[Exercise text Boundary: Start]

Redskins schedule preview: Weeks 13 and 17 vs. Eagles

We’re previewing every game of the 2018 season with a look forward and a look back. Up today, it’s the two games against the Eagles. 

Week 13 December 3 (Monday night), Lincoln Financial Field

Week 17, December 30, FedEx Field

2017 Eagles: 13-3, First in NFC East, Super Bowl champions 

Projected 2018 wins per Westgate SuperBook: 10.5

Early line: Week 13, Redskins +7.5; No lines established for Week 17

Key additions: DE Michael Bennett, WR Mike Wallace

Key losses: DE Vinny Curry, WR Torrey Smith, RB LeGarrette Blount, DT Beau Allen

Notable: Quarterback Carson Wentz is aiming to be ready for Week 1 after suffering a torn ACL late in the season.  

Biggest questions: 

  • If Wentz isn’t ready, the Eagles have Super Bowl MVP Nick Foles ready. Is the real Foles the one who has been a journeyman or the one who starred in the playoffs? And will Wentz continue the freewheeling style that helped make him successful after the injury?
  • After winning Philadelphia its first Super Bowl, will the Eagles suffer from a hangover? 

Series history

The Redskins lead the all-time series 82-75-6; the Eagles won both meetings last year after Washington had won five straight. 

Series notables

The first time: October 10, 1937, Griffith Stadium — With the Redskins trailing 7-0, rookie Sammy Baugh twice led the Redskins deep into Eagle territory. Washington couldn’t push it across the goal line either time, though, and Philly got out with a 14-0 win.

The last time: October 23, 2017, Lincoln Financial Field — The Redskins took a 10-3 lead midway through the second quarter, but Wentz and the Eagles took over after that, scoring 21 unanswered points. The Redskins got it back within a touchdown and on a third and eight play early in the fourth quarter, it looked like they had Wentz sacked. However, he scrambled out of trouble and ran for the first down. That drive ended with a touchdown pass and Philly went on to win 34-24.

The best time: January 5, 1991, Veterans Stadium — After getting pummeled by the Eagles in the Body Bag Game (see “The worst time” below), the Redskins qualified for the playoffs and got their shot at revenge. The seedings called for the Redskins to return to the scene of the crime, Veterans Stadium, for a first-round playoff contest.

A near turnover that wasn't was the game's turning point. The Redskins had taken a 7-6 lead and were driving for more when the ball popped loose from Earnest Byner's grasp when he was tackled at the Philadelphia six. CB Ben Smith scooped the ball up and ran 94 yards for an apparent TD.

[Exercise text Boundary: End]
[Data excerpt Boundary: Start]

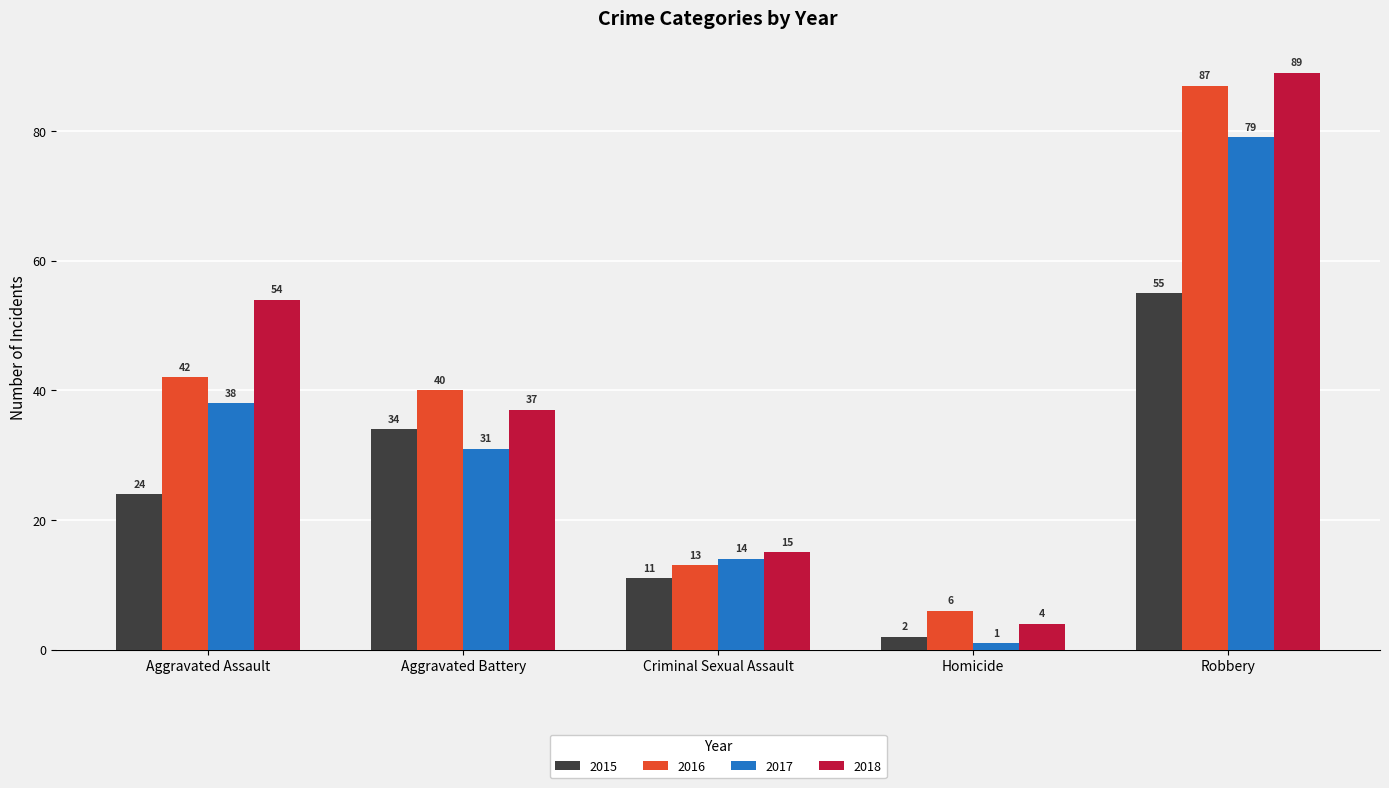

Does the chart contain any negative values?

No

[Data excerpt Boundary: End]

◆ Goal of the exercise:
Copy the part of the Redskins-Eagles preview that opens with the words containing "Series notables" and closes with "a 14-0 win.", renaming "rookie" as "first-year". You won't need the listing for this.

◆ Solution for this problem:
Series notables

The first time: October 10, 1937, Griffith Stadium — With the Redskins trailing 7-0, first-year Sammy Baugh twice led the Redskins deep into Eagle territory. Washington couldn’t push it across the goal line either time, though, and Philly got out with a 14-0 win.